Just then Kennedy faced around toward us and we saw that he was laughing.
“What do you think?” he said. “It’s a fire after all.”
“A fire? Where?” we gasped simultaneously.
“In the furnaces. I saw a big flame leaping from the funnel. Gee! they must be whooping her up below to beat the band. Coal piled up to the top of the flues.”
“It’s oil,” exclaimed Tommy, gravely. “They are feeding the fires with crude oil. That means the last resort, fellows. The ‘old man’ is trying to get every ounce of steam possible.”
Our curiosity satisfied, we felt more at ease, and we lounged at our stations and listened to the banging of furnace doors and grating of shovels in the fire room below. Occasionally one of us would venture an opinion or try to exchange views, and “Stump” even started a story, but in the main we were quiet and watchful.
From the swaying and trembling of the hull it was evident the “Yankee” was being pushed at her utmost speed.
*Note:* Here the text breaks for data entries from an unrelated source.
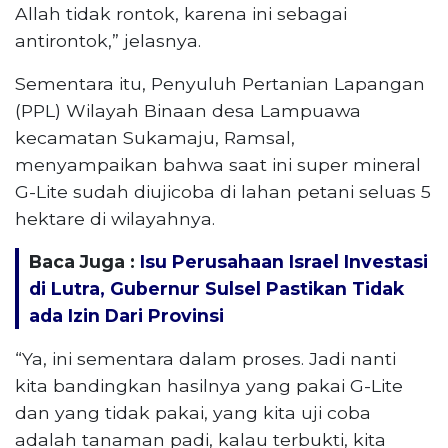
Allah tidak rontok, karena ini sebagai
antirontok,” jelasnya.
Sementara itu, Penyuluh Pertanian Lapangan
(PPL) Wilayah Binaan desa Lampuawa
kecamatan Sukamaju, Ramsal,
menyampaikan bahwa saat ini super mineral
G-Lite sudah diujicoba di lahan petani seluas 5
hektare di wilayahnya.
Baca Juga :
Isu Perusahaan Israel Investasi
di Lutra, Gubernur Sulsel Pastikan Tidak
ada Izin Dari Provinsi
“Ya, ini sementara dalam proses. Jadi nanti
kita bandingkan hasilnya yang pakai G-Lite
dan yang tidak pakai, yang kita uji coba
adalah tanaman padi, kalau terbukti, kita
Mess gear rattled in the chests, the deck quivered, and from down in the lower depths came the quick throb-throb of the overworked engines. Presently the red glare caused by the upleaping flames from the funnel died away, and darkness settled down again.
“I guess we are making it,” observed Tommy. “We have been a good two hours racing at this gait, which means a matter of almost forty miles.”
“They might let us take a run on deck,” grumbled Flagg. “What’s the use of holding up this gun all night? It’s getting monotonous.”
“Here comes the ‘Kid,’” exclaimed “Dye.” “He may have some news.”
The youngster brought a message to Lieutenant Greene. As he started off, he whispered:
“We are going to ‘secure’ in a few moments. It has been a great scoot. I heard the captain say to ‘Mother Hubbub’ that it would go down in history as a masterly retreat.”
“Was it a Spanish fleet?” queried “Hay.”
“They are not certain. The skipper now thinks that it was a convoy of transports bringing the army of occupation. He didn’t stop to find out, though. Say, you fellows look tired. Why don’t you ’pipe down’?”
He scurried off with a laugh, and we were just settling back for another siege of it when the welcome order came to “secure.” The order was executed in a jiffy, and then those who had the off watch piled into their hammocks with a celerity seldom equalled. Santiago was reached early the following morning, and before the day was over we heard that our neighbors of the night before were, as the captain had suspected, a fleet of transports bringing troops from the United States.
“Which doesn’t alter the fact that we displayed wisdom in taking a ‘sneak,’” commented Tommy, grimly. “It’s a clever chief who knows when to retreat.”
The great gray ships still tossed idly on the rolling blue sea when we took our station at the right of the line.